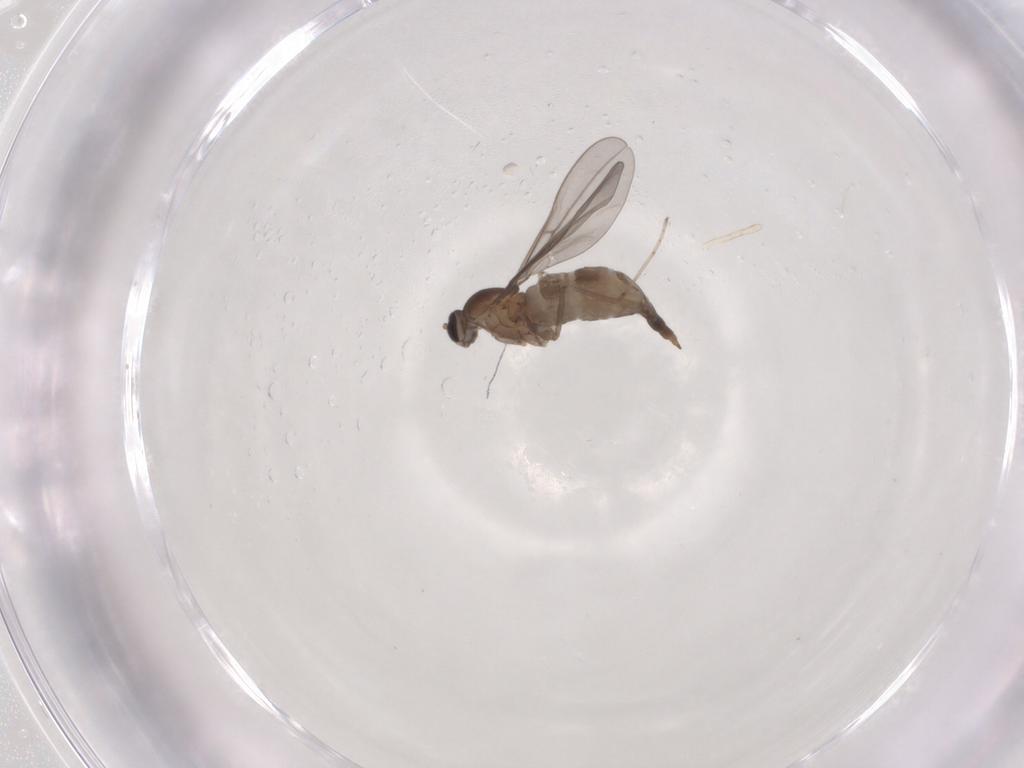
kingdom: Animalia
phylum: Arthropoda
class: Insecta
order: Diptera
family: Cecidomyiidae
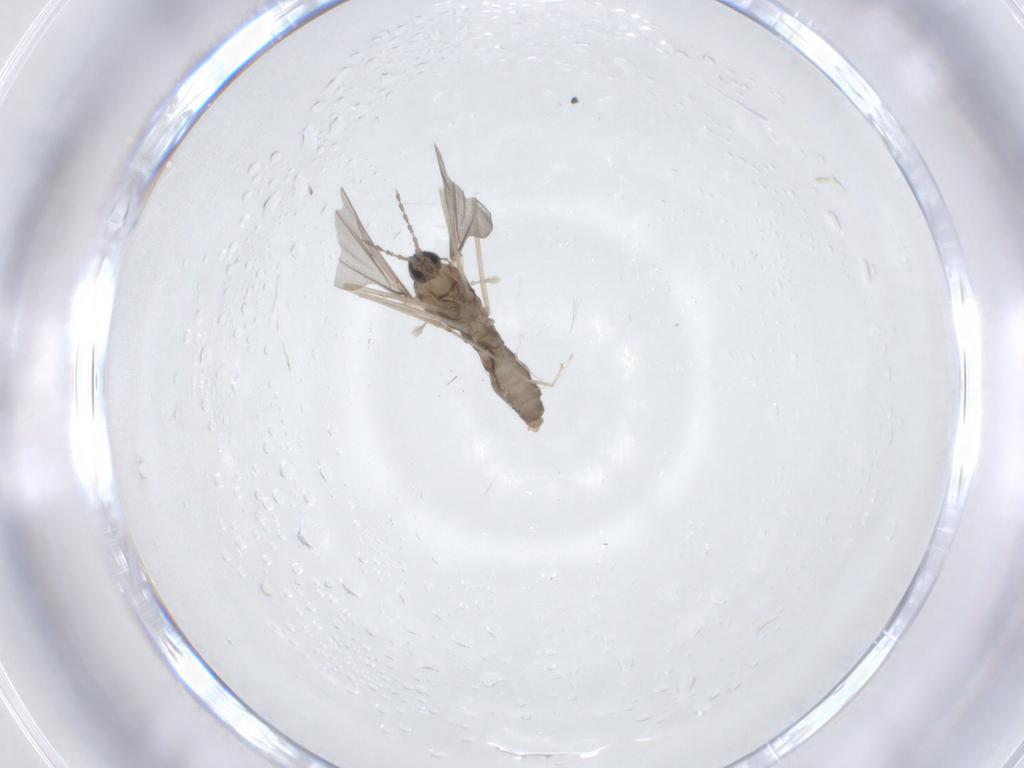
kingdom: Animalia
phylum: Arthropoda
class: Insecta
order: Diptera
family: Cecidomyiidae
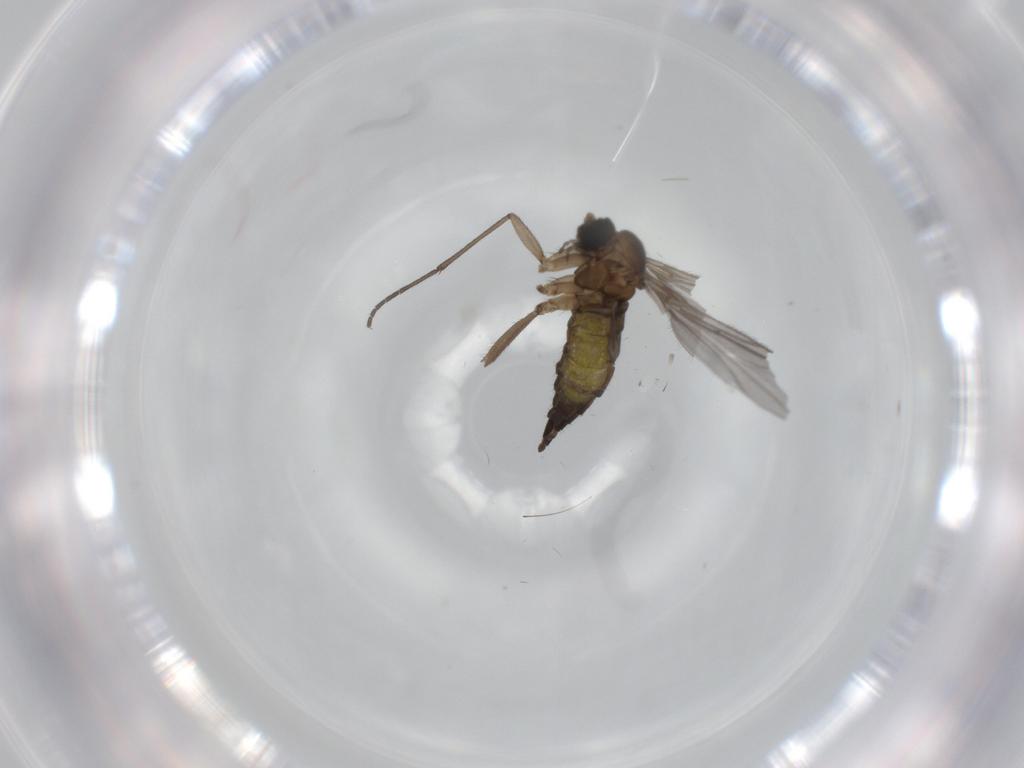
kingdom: Animalia
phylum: Arthropoda
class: Insecta
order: Diptera
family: Sciaridae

TO BE DONE:
Type out the text lines of all three records above word for word, leaving out the pictures.

FULL OUTPUT:
kingdom: Animalia
phylum: Arthropoda
class: Insecta
order: Diptera
family: Cecidomyiidae
kingdom: Animalia
phylum: Arthropoda
class: Insecta
order: Diptera
family: Cecidomyiidae
kingdom: Animalia
phylum: Arthropoda
class: Insecta
order: Diptera
family: Sciaridae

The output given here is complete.